The report displays:

Summary Cards:

  • Collector info (ID, size, version, platform)
  • Failing threads count (color-coded by severity)
  • Total instances monitored
  • Debug run time
  • JVM and physical memory usage

Detailed Sections:

  • Collection Summary — Thread breakdown by task type
  • Top Failing Modules — Modules with the most failures
  • Long Running Tasks — Tasks taking the longest time

The Health Check report includes AppliesTo troubleshooting queries. These are pre-built expressions that help identify common issues.
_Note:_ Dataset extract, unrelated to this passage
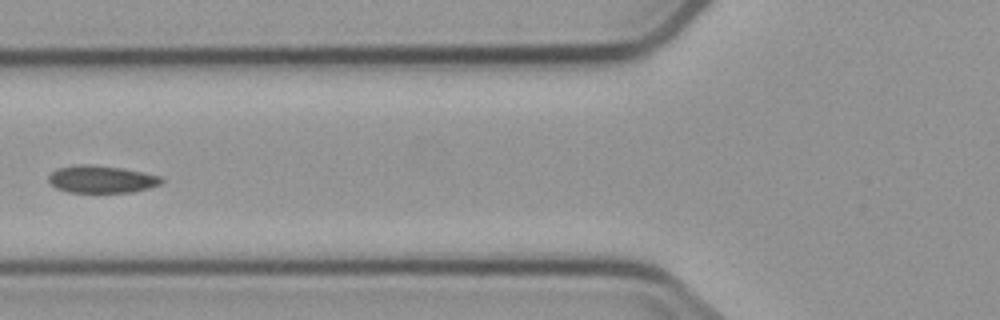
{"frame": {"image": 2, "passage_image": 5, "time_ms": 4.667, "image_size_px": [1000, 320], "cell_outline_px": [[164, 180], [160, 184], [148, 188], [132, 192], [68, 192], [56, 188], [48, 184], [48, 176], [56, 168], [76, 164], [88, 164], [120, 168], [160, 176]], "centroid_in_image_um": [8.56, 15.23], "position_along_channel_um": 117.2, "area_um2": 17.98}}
You can test these queries directly from the report using inline AppliesTo testing.

The report uses color-coded indicators for quick assessment:

IndicatorMeaning
GreenHealthy — no issues detected
YellowWarning — review recommended
RedError — action needed

Failing Threads:

  • 0 threads — Healthy (green)
  • 1-9 threads — Warning (yellow)
  • 10+ threads — Error (red)

Debug Run Time:

  • < 5 seconds — Normal (green)
  • 5-10 seconds — Elevated (yellow), check collector load
  • > 10 seconds — High (red), collector may be overloaded

CommandPurpose
!pingTest connectivity to host
!nslookupDNS resolution test
!tracerouteNetwork path trace
!curlHTTP request test

  1. Open Debug Commands and select the target collector

  2. Run !ping to verify network connectivity to the device

  3. Run !snmpget with the device IP and a test OID (like sysName)

  4. If !snmpget fails, check community string and SNMP version

  5. Run !snmpwalk to see what OIDs are available

  1. Run Health Check on the collector

  2. Review memory and CPU usage in the summary

  3. Check task queue depths for backlog

  4. Look for stuck or long-running tasks in the task list

  5. Review error messages for recurring issues

  1. Run !nslookup to verify DNS resolution

  2. Run !ping to check basic connectivity

  3. Run !traceroute for detailed path analysis

  4. Identify network bottlenecks or routing issues


Most commands return plain text:

  • Formatted for readability
  • Line-by-line results
  • Error messages highlighted in red

Some commands (like Health Check) return structured data:

  • Rendered as formatted tables
  • Summary statistics
  • Expandable sections

Failed commands show:

  • Error message
  • Exit code (if applicable)
  • Troubleshooting hints

  • Before Running — Verify correct collector(s) selected. Double-check parameter values. Consider impact on production collectors.
  • Interpreting Results — Compare against known good baselines. Check timestamps for currency. Look for patterns across collectors.
  • Documentation — Copy results for ticketing systems. Note collector and timestamp. Compare before/after for changes.